Zu berücksichtigen ist allerdings, dass der Erhebungszeitraum dieser Umfrage zwischen dem 29. April und dem 3. Mai lag, und damit teilweise vor der Veröffentlichung des Zeit-Interviews mit Kühnert am 1. Mai. Dessen dort geäußerte Vorstellungen vom Sozialimus waren der Anlass für die nachfolgenden Diskussionen. Diese können infolge der zeitlichen Überschneidung nicht gänzlich den aktuellen Rückgang der Umfragewerte für die SPD erklären.

Die SPD würde auf 15 Prozentpunkte abrutschen, die Union käme auf 29 Prozent, gefolgt von den Grünen mit 20 Prozent. Die AfD würde 13 Prozent erzielen, die Linke 9 Prozent und die FDP 8 Prozent.

Wahlkampfzeit: Kevin Kühnert fordert die Enteignung von Großkonzernen wie BMW

Der 29 Jahre alte Kevin Kühnert ist seit November 2017 Bundesvorsitzender der Jusos.
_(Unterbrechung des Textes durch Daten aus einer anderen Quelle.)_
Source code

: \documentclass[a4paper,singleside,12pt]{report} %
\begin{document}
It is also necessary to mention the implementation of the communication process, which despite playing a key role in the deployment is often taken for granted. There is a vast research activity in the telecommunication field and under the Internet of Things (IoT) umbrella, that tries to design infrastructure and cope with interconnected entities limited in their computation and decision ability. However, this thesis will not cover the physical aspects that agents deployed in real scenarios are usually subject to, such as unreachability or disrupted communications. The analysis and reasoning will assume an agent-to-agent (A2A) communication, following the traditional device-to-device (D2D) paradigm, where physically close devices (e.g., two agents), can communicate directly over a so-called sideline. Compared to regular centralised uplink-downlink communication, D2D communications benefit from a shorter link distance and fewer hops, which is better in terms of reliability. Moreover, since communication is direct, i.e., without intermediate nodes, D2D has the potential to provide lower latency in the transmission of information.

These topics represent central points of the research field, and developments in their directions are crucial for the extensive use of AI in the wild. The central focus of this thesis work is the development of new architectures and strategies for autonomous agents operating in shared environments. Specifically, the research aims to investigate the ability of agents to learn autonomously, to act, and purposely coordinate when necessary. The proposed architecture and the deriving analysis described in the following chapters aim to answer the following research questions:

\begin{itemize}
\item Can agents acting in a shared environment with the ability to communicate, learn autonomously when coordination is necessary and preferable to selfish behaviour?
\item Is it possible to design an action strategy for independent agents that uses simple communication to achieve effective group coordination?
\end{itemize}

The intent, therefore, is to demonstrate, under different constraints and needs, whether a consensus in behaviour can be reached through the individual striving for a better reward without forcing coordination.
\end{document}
Er ist erklärter Kritiker der Großen Koalition. Andrea Nahles sagte nach den Äußerungen von Kühnert: 

Man kann richtige Fragen stellen und trotzdem falsche Antworten geben.

Forsa-Chef Professor Manfred Güllner, sagte der Mediengruppe RTL

Mit den Kollektivierungsforderungen von Kevin Kühnert, und den eher verhaltenen Distanzierungen der SPD-Spitze von diesen Forderungen, verprellt die SPD ein weiteres Mal die über 11 Millionen früheren SPD-Wähler aus der politischen und gesellschaftlichen Mitte, die heute der SPD ihre Stimme nicht mehr geben wollen. Die SPD verkennt wieder einmal, dass sie mit Umverteilungsthemen und einem prononcierten Links-Kurs noch nie eine Wahl hat gewinnen können.

Der Juso-Chef fasst auf Twitter die Diskussionen der letzten Tage wie folgt  zusammen: 

Wäre eine Direktwahl der Bundeskanzlerin oder des Kanzlers möglich, so würden sich aktuell 31 Prozent für die CDU-Chefin Annegret Kramp-Karrenbauer entscheiden, 11 Prozent würden Andrea Nahles von der SPD ihre Stimme geben und 21 Prozent eher Olaf Scholz.